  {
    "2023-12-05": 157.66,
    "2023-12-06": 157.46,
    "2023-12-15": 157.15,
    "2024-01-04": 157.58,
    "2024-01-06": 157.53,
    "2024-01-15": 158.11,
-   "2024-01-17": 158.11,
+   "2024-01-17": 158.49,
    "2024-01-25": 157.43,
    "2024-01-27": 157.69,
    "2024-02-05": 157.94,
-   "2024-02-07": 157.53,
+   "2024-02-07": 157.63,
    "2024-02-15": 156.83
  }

==

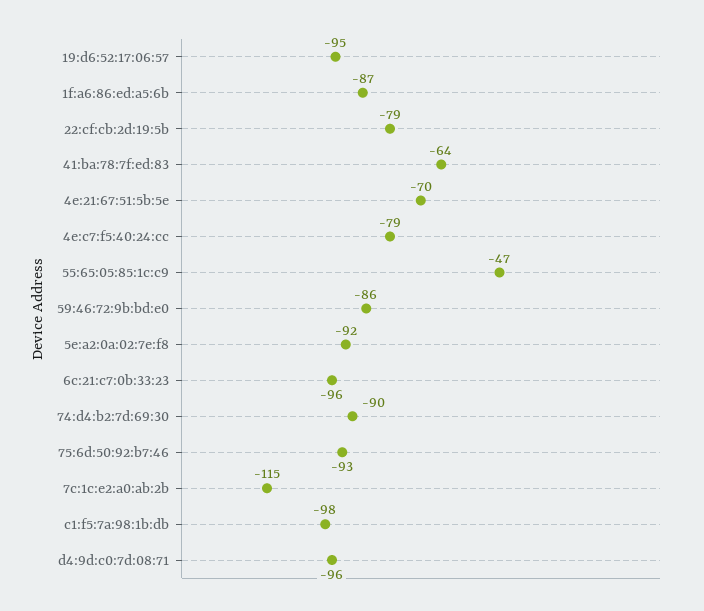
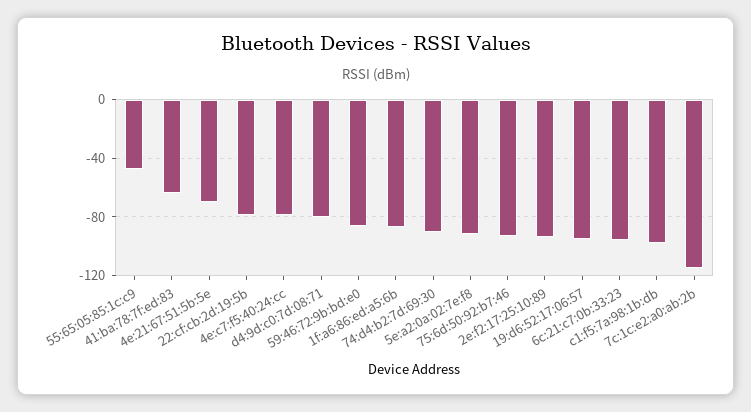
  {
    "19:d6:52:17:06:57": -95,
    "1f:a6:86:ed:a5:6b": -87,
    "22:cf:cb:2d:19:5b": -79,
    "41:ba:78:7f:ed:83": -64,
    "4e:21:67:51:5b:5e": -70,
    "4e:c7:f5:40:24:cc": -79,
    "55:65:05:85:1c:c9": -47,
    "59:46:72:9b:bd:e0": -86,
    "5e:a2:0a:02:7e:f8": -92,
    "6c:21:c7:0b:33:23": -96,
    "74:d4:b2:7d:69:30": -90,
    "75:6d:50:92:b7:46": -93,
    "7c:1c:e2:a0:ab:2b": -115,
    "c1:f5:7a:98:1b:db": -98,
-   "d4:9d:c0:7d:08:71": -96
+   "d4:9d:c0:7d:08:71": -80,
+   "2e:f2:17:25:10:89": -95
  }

* * *

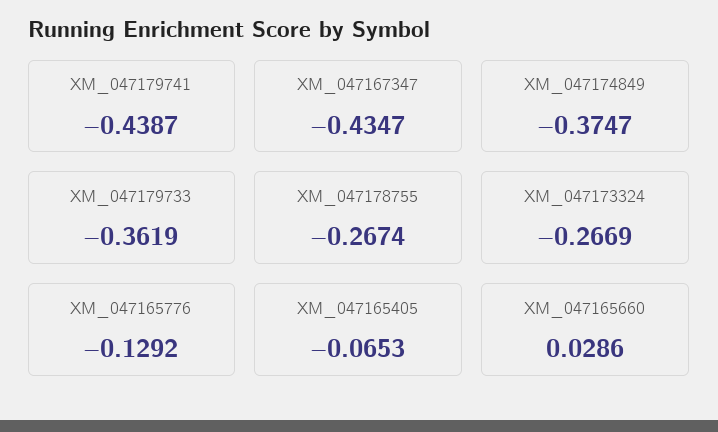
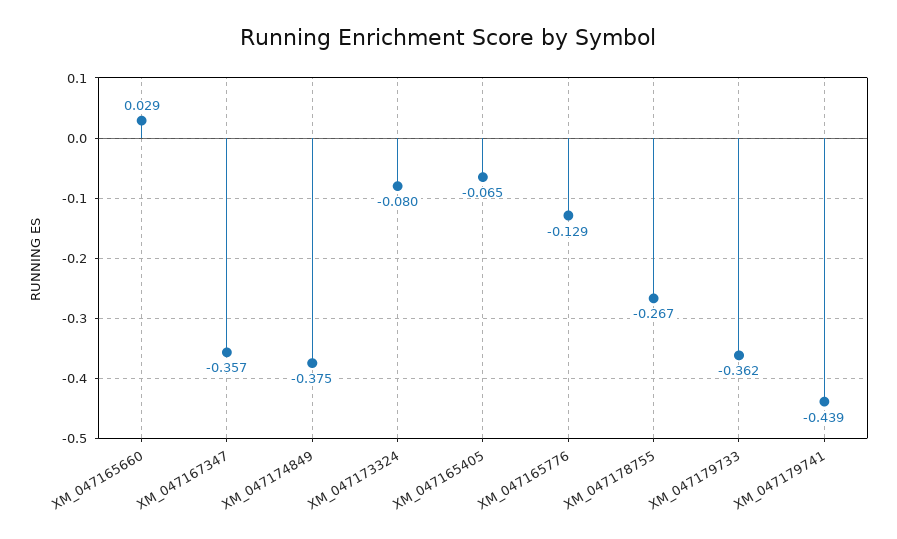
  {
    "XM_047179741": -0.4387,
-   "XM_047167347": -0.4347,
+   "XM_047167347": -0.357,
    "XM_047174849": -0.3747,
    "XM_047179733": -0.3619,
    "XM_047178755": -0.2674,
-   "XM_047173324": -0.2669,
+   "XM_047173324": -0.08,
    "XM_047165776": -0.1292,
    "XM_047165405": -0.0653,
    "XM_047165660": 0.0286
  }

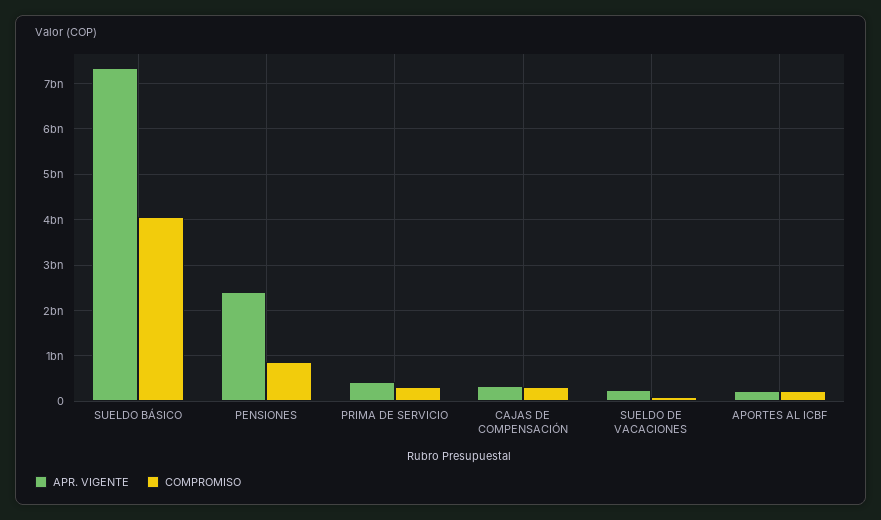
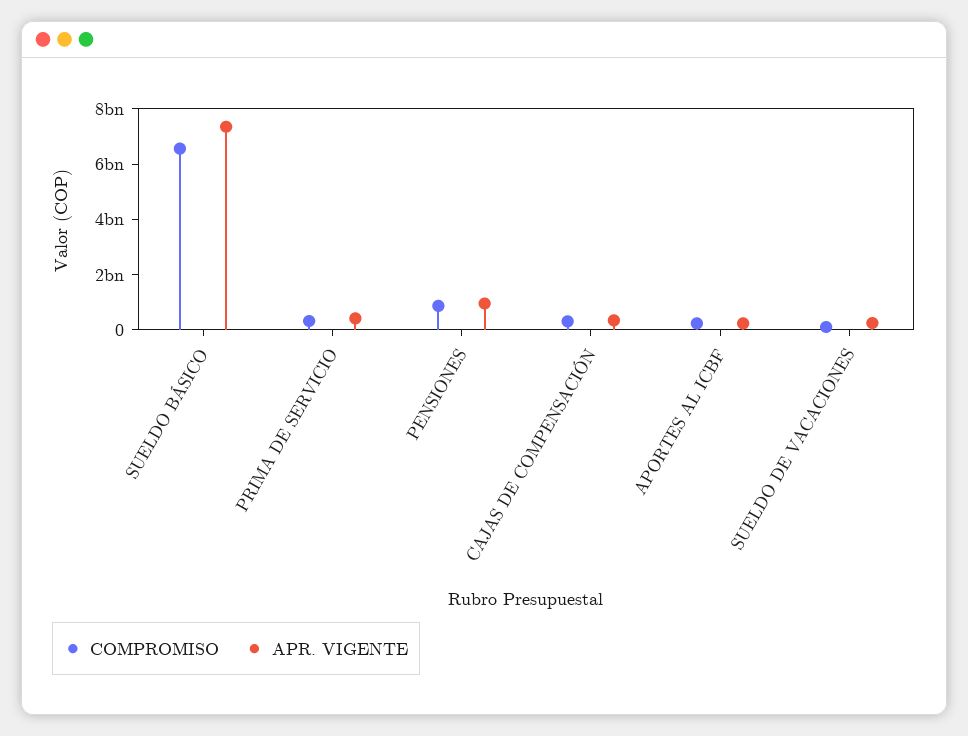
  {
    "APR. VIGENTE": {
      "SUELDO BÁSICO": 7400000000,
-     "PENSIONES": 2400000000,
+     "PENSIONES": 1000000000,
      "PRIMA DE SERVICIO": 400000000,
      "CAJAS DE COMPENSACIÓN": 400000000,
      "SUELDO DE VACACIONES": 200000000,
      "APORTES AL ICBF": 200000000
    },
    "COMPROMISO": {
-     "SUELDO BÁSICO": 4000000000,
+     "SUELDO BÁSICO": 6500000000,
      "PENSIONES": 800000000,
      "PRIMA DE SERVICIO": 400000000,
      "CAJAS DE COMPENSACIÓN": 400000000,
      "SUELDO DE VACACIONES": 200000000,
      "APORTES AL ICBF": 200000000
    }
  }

■ **Work to be completed**
Which lines in the records above contain the word "SUELDO"? Copy each one.

■ **Answer to the exercise**
      "SUELDO BÁSICO": 7400000000,
      "SUELDO DE VACACIONES": 200000000,
-     "SUELDO BÁSICO": 4000000000,
+     "SUELDO BÁSICO": 6500000000,
      "SUELDO DE VACACIONES": 200000000,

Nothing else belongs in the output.